After years of industrial decline and ballooning debt, the once-great Motor City has gone bankrupt, says Simon Wilson. Is it a sign of things to come?
How can a city go bankrupt?
Just as anyone else can, given that America lets its cities sink or swim in a way that seems alien to Europeans. In Britain, cities are constrained in what they can borrow, and receive support from central government, which redistributes wealth from richer to poorer communities.
Yet there is little chance of federal intervention following Detroit’s bankruptcy, which President Obama greeted merely with a bland statement saying he was watching events closely. That’s because US cities fund their entire budgets – including education, police and health services and payments to city pensioners – from their own tax base, with only limited support from state or federal governments.
What happened in Detroit?
When a city’s tax base shrinks, for example because the rich are leaving town and the population is falling (Detroit’s has collapsed from two million to 700,000 since the 1950s), a city has to borrow to maintain essential services. In Detroit, that process was worsened by the ‘doughnut’ effect, in which well-off individuals and firms escaped the tax demands and urban decay by moving to legally separate, more lightly taxed satellite districts. So Detroit ran up unsustainable debts and became trapped in a vicious circle of falling revenues leading to poorer services, more population flight, a lower tax base and further borrowing.
That process, accompanied by the slow-motion collapse of the car industry over the past 40 years, and decades of corruption and economic mismanagement, reached its inevitable conclusion last week. “Detroit went bankrupt ten years ago,” says Greg Prost, chief investment officer with Ambassador Capital Management; “we’ve been waiting for this for a long time.”
Is Detroit unique?
Chapter 9 bankruptcies (municipalities, counties and other public entities) are rare but not unknown. There have been fewer than 700 since the provision was created in 1937, and only 36 since 2010. But the scale of Detroit’s bankruptcy, with more than $18bn of debts, is unprecedented.
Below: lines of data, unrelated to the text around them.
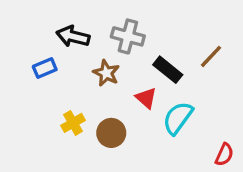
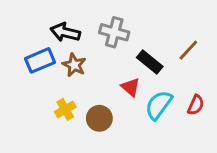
blue rectangle: (45, 68) -> (40, 60), size x1.4
brown star: (106, 73) -> (74, 65), moved
red semicircle: (224, 155) -> (196, 105), moved

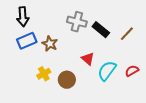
black arrow: (65, 32) -> (23, 17), moved, turned -108
black rectangle: (150, 62) -> (101, 30), moved
red semicircle: (196, 105) -> (132, 71), turned -144

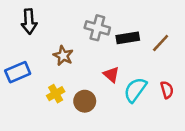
black rectangle: (101, 30) -> (128, 38), turned -48
blue rectangle: (27, 41) -> (18, 72), moved
red semicircle: (132, 71) -> (167, 90), turned 104

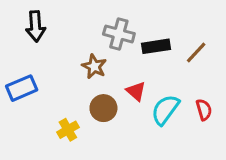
brown star: (63, 56) -> (94, 66), moved
yellow cross: (56, 94) -> (68, 130), moved
brown circle: (85, 101) -> (103, 108), moved

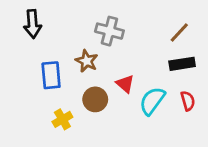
black rectangle: (156, 46) -> (182, 64), moved
brown line: (196, 53) -> (179, 32), moved
blue rectangle: (22, 88) -> (51, 75), moved, turned -72

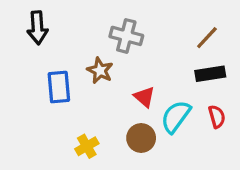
brown circle: (95, 99) -> (141, 138), moved
yellow cross: (62, 119) -> (87, 146), moved

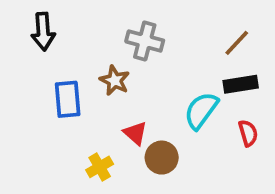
red triangle: (144, 97) -> (135, 133), moved
cyan semicircle: (176, 117) -> (201, 111), moved

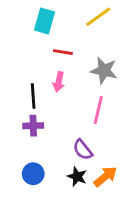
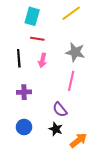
red line: (63, 52) -> (37, 39), moved
black line: (33, 96) -> (19, 58), moved
orange arrow: (105, 177) -> (78, 140), moved

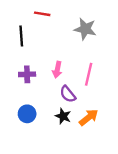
pink arrow: (42, 60) -> (57, 70), moved
pink line: (71, 81) -> (89, 74), moved
orange arrow: (78, 140) -> (89, 117), moved

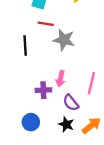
gray star: (85, 29) -> (64, 40), moved
purple cross: (27, 74) -> (43, 90), moved

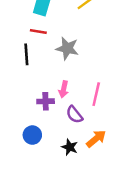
red line: (46, 24) -> (38, 31), moved
black star: (66, 124) -> (70, 147), moved

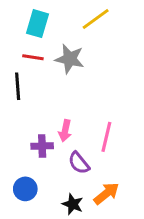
gray star: (67, 48) -> (70, 59), moved

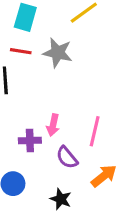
orange arrow: (106, 194) -> (104, 176), moved

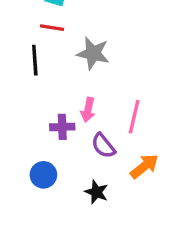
gray star: (58, 53) -> (93, 53), moved

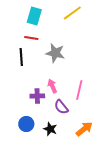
pink arrow: (88, 110) -> (52, 86), turned 144
orange arrow: (144, 166) -> (84, 129), moved
black star: (96, 192) -> (50, 129), moved

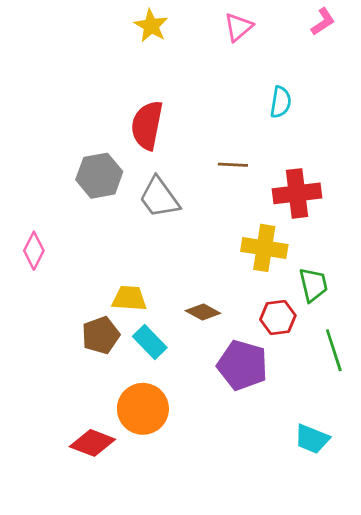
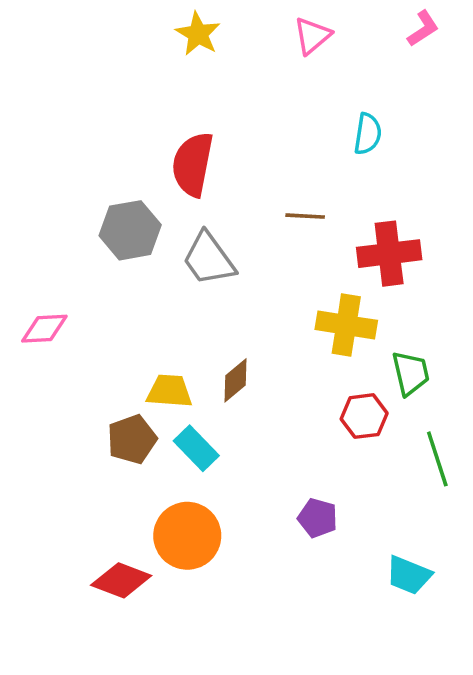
pink diamond: (34, 251) -> (44, 329), turned 60
brown diamond: (203, 312) -> (235, 380), moved, turned -68
purple pentagon: (242, 365) -> (318, 518), moved, size x0.6

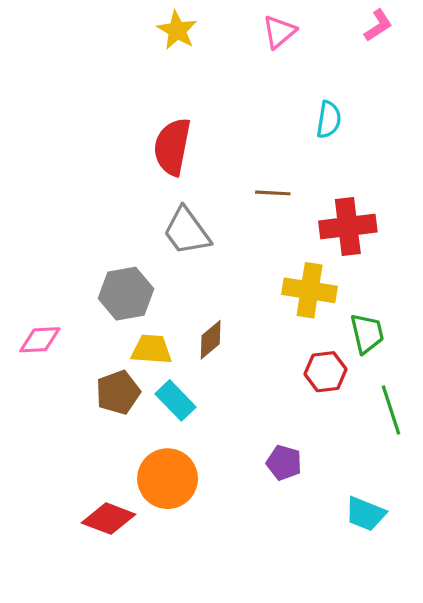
gray hexagon: (130, 230) -> (126, 294), moved
pink diamond: (44, 329) -> (40, 340), moved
Other US cities have faced virtual insolvency or near-collapse in recent decades, including New York, Pittsburgh and Baltimore. But all avoided outright bankruptcy and to varying degrees made economic recoveries. Prior to Detroit, the biggest municipal bankruptcies were in 2011, when Jefferson County, Alabama, went bankrupt with $4.23bn in debt; and in 1994 when Orange County, California, entered court protection after losing $1.7bn on interest-rate bets.
How does the bankruptcy work?
Chapter 9 bankruptcy is similar to Chapter 11, which applies to corporations, in that it offers legal protection to a city while it renegotiates its debts. Detroit owes $18.5bn in long-term liabilities, including about $7bn to bondholders, $3.5bn to city pensions, and $6.4bn to fund other employee benefits, mostly retiree healthcare. The city’s ‘emergency manager’, Kevyn Orr, a bankruptcy lawyer involved in Chrysler’s restructuring, was imposed on the Democrat city by Michigan’s Republican state governor in March.
Having filed for bankruptcy – on the basis that the only way to provide services is to cut debt repayments – Orr is now involved in complex negotiations and intensive legal wrangling. Once that has played out, secured bondholders could come off better than retirees, who face big falls in income.
Is there an upside?
The bankruptcy will involve hardship for about 20,000 city pensioners, unknown losses for bondholders, and may make it harder for the city to raise capital in the future. But the move had been widely expected and seen as unavoidable, and many in the Motor City – as well as many commentators – see the bankruptcy as a way of kick-starting its recovery. That’s not necessarily a pipe dream: Orange County emerged from bankruptcy within a year and nine years later had a triple-A bond rating. No one is suggesting Detroit’s recovery will be as quick or easy. But there are already signs that the city is “capable of reimagining its future”, as a recent FT editorial put it.
Are there any signs of Detroit making a comeback? Several financial services firms moving back into the centre from the prosperous suburbs; Chrysler opening its first corporate office in the city in decades; upmarket food chain Whole Foods opening its first shop there. And in September, the city is due to break ground on its first urban tram network since the 1930s. Detroit’s revival is possible, given a workable bankruptcy settlement in the courts, ongoing private investment and support from Michigan state. The question is whether Detroit will be a one-off, or whether it presages further turmoil in the market for US municipal bonds.
Is Detroit just the first domino to fall?
Detroit inevitably sets a precedent, reckons US analyst Meredith Whitney in the FT, since in effect the bankruptcy means the city authorities siding with residents to protect the city’s survival – and against unions and bondholders. That suggests its aftershock effects on the municipal bond market could be “staggering”.
On the contrary, argues Lydia DePillis in The Washington Post, the impact on other cities’ bond-raising will probably be limited. For one thing, the stigma of bankruptcy has been fading as the issue of out-of-control pension systems becomes more pervasive. For another, the case of Detroit, with its “death spiral of disinvestment and mismanagement”, is likely to be considered a one-off.